→ Passage to read
======

Displaying proteins on the surface of living bacteria is time consuming and difficult. Nonetheless, it is an attractive technology in for instance antibody production and vaccine development. A new method improves the way scientists can detect specific surface proteins.
PhD Sofie Wendel has co-invented a method that makes it easier to point out cells that display certain proteins on their surface.
“This method is simple and inexpensive and has the potential to accelerate the development of cells that express valuable enzymes on their cell membrane,” says Sofie Wendel, who recently defended her PhD thesis at The Novo Nordisk Foundation Center for Biosustainability (DTU Biosustain) at Technical University of Denmark.
She first engineered E. coli cells to produce an enzyme called Chitinase, which breaks down chitin: the extremely hard material of sea shells.
By ‘gluing’ the Chitinase together with other proteins, she created a detection-system in which only the cells capable of showing the Chitinase-complex on their outer membrane light up.
Camel-antibody binds a green fluorescent protein
Sofie Wendel used biological engineering to fuse three proteins together to create the right chitinase-complex:
First she used a membrane protein, which anchors itself to the cell’s surface. This anchor was fused with Chitinase and a small antibody (nanobody), which originates from camels.
The camel nanobody is extremely good at binding the so-called green fluorescent protein (GFP), which glows green when exposed to UV light.
"We expect that this construct can be used in combination with other enzymes as well, making it easier to select the optimal production conditions"
Senior Scientist Morten Nørholm, DTU Biosustain
After the cells had been modified and expressed the fusion Chitinase-complex, GFP was added to the cell culture. If present on the surface, the nanobody would bind GFP, causing the cells to light up.
The system makes it easier to spot the best conditions
The results showed that the cells displaying the complex on their surface bound GFP and lit up in a fluorescence microscope. Those that did not display the complex stayed dark.
Furthermore, the experiments showed that the Chitinase was still active, even though it was fused together with two other proteins.

======

→ Data listing
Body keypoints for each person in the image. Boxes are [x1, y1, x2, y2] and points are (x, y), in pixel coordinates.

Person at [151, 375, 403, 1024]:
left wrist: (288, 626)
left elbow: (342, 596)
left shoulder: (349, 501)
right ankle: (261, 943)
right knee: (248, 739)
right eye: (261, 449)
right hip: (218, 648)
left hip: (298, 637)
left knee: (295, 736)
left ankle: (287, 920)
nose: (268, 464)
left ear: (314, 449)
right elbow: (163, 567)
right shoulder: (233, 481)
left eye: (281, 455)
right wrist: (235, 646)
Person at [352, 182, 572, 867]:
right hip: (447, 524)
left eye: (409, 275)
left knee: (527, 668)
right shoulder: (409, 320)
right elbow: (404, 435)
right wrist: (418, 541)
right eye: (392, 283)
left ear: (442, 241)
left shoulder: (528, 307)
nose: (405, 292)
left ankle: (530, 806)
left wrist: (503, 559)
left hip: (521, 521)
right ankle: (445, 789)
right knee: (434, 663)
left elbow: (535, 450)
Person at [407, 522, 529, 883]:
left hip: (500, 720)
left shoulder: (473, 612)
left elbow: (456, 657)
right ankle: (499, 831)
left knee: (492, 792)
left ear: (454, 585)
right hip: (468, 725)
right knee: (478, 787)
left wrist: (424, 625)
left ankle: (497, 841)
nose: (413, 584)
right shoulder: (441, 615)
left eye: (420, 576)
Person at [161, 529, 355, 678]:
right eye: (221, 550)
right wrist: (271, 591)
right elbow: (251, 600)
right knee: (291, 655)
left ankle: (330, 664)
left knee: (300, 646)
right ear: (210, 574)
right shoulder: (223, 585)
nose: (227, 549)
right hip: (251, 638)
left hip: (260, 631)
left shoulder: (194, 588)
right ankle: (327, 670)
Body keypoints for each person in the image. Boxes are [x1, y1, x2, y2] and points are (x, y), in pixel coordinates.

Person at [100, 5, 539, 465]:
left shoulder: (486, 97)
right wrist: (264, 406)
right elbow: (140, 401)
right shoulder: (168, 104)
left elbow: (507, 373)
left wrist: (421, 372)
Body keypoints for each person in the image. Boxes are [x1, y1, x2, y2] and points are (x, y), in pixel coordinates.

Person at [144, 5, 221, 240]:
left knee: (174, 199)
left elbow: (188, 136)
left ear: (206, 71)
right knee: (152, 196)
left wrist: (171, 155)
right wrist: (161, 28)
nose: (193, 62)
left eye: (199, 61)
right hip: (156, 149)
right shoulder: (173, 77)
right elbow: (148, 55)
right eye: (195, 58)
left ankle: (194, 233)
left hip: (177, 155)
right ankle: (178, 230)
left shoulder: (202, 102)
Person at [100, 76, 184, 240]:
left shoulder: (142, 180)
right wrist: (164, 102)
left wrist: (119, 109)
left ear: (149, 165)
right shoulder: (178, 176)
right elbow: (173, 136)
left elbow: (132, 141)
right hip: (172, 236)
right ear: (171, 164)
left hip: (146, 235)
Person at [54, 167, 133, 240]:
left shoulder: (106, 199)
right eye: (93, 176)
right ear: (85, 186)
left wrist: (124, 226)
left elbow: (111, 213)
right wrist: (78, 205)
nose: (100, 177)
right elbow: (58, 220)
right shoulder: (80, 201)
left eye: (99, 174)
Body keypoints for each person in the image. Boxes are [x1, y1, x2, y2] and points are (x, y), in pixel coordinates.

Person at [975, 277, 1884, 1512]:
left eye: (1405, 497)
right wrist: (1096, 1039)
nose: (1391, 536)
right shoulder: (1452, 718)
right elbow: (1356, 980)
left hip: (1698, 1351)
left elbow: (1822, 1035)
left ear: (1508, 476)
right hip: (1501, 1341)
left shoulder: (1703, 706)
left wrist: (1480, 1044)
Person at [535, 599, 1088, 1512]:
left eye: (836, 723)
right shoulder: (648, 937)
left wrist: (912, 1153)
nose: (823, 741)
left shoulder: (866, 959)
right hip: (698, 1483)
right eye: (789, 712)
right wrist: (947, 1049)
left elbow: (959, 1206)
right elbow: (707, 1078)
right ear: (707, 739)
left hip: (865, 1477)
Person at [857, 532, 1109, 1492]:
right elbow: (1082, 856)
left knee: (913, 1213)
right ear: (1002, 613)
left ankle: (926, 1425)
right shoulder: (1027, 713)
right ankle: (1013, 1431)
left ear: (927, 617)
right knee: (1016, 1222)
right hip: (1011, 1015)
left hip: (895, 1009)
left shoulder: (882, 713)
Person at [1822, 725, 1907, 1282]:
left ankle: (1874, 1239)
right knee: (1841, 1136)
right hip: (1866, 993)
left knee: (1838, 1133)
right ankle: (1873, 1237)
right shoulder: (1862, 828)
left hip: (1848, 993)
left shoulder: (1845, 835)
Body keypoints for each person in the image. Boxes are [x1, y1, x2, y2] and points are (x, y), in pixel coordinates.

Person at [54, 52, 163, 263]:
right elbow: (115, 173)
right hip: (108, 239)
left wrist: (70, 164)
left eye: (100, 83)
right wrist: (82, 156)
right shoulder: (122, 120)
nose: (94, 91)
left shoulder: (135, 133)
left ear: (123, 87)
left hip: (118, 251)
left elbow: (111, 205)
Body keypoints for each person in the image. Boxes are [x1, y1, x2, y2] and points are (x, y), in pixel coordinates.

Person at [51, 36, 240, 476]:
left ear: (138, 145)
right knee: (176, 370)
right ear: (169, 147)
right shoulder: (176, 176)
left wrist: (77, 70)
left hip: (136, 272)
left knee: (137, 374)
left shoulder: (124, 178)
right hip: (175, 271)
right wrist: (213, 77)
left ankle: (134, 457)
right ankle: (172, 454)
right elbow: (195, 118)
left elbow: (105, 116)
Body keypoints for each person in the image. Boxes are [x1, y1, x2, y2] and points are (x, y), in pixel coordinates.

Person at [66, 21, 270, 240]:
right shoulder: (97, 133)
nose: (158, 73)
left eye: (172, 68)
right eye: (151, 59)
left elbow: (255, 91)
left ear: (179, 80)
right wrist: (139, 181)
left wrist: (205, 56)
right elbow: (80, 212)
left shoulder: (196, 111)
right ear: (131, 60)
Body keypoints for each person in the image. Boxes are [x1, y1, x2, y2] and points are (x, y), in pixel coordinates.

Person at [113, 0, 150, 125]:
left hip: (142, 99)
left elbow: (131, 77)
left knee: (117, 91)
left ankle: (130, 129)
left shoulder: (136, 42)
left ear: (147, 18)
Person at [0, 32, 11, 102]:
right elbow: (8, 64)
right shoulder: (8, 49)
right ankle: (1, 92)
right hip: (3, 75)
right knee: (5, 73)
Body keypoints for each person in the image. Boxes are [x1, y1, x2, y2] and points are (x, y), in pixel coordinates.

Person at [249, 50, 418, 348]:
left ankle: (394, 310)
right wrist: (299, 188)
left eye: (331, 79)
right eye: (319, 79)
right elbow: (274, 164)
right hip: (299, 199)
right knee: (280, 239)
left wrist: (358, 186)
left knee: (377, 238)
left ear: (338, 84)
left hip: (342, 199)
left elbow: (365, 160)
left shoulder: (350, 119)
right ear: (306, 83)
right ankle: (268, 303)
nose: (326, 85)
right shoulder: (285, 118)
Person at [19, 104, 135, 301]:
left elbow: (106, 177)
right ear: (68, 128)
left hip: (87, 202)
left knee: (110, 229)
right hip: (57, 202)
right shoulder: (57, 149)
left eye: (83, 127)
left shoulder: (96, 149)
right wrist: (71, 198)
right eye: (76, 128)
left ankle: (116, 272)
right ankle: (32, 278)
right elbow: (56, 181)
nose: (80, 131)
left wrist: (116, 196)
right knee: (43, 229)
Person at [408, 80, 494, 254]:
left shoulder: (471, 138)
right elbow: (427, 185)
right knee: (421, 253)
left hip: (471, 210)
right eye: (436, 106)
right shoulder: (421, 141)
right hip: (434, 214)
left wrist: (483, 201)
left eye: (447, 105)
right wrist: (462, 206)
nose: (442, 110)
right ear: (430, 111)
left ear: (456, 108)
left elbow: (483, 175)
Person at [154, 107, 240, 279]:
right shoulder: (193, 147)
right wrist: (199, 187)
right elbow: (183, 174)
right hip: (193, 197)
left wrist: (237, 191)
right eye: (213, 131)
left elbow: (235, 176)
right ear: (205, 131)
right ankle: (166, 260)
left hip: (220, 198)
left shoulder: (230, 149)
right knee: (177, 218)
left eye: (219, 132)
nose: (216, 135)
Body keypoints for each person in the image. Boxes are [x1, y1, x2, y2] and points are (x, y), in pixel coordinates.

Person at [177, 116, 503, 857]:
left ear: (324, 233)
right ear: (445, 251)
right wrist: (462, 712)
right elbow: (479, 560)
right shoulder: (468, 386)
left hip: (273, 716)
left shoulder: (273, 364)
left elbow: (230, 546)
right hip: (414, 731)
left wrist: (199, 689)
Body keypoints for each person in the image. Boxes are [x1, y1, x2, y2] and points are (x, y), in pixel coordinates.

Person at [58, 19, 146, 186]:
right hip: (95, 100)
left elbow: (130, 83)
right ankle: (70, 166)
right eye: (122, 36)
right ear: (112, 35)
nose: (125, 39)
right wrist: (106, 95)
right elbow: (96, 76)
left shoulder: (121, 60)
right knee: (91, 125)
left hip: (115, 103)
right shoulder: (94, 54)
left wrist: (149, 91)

======

→ Problem set
1. Rewrite the stretch from "The system makes" through "complex stayed dark." in the article on displaying proteins on bacteria, substituting "unlit" for "dark".
2. According to the article on displaying proteins on bacteria, what material does the enzyme Chitinase break down?
3. Carry on the article on displaying proteins on bacteria from where it stops.

→ Answers to the exercise
1.
The system makes it easier to spot the best conditions
The results showed that the cells displaying the complex on their surface bound GFP and lit up in a fluorescence microscope. Those that did not display the complex stayed unlit.

2. Chitin, the extremely hard material of sea shells.

3.
"There are many alternative methods to detect surface display, but this method is unique in its simplicity and in its use of nanobodies and GFP," says Sofie Wendel's supervisor, Senior Scientist Morten Nørholm from DTU Biosustain, Technical University of Denmark.
"We expect that this construct can be used in combination with other enzymes as well, making it easier to select the optimal production conditions," he says.
Extracellular production is often less toxic
One reason why it is preferred to have the production of bio-chemicals on the outside of the cell is because the enzymes, substrates, intermediates or final products can be toxic inside the cell.
Furthermore, by exporting the product out of the cell, the scientists can easily collect the bio-chemical without killing the producer cells.
The research has been published in the journal Microbial Cell Factories.
Sofie Wendel is one out of 14 PhD students enrolled in the so-called BacTory program (read more about BacTory in the fact box).
- BacTory is a PhD training program (ITN) providing young scientists with a combination of scientific, industrial and entrepreneurial skills.
- 14 PhDs with 9 different nationalities have been trained in the program at the Novo Nordisk Foundation Center for Biosustainability (DTU Biosustain) from an EU funding of 30 million Danish kroner from the EU Marie Curie Program.
- It is a 3-year program that includes participation in course activities to expand the scientific skills and the awareness of business options.
- 11 companies throughout Europe served as associate partners.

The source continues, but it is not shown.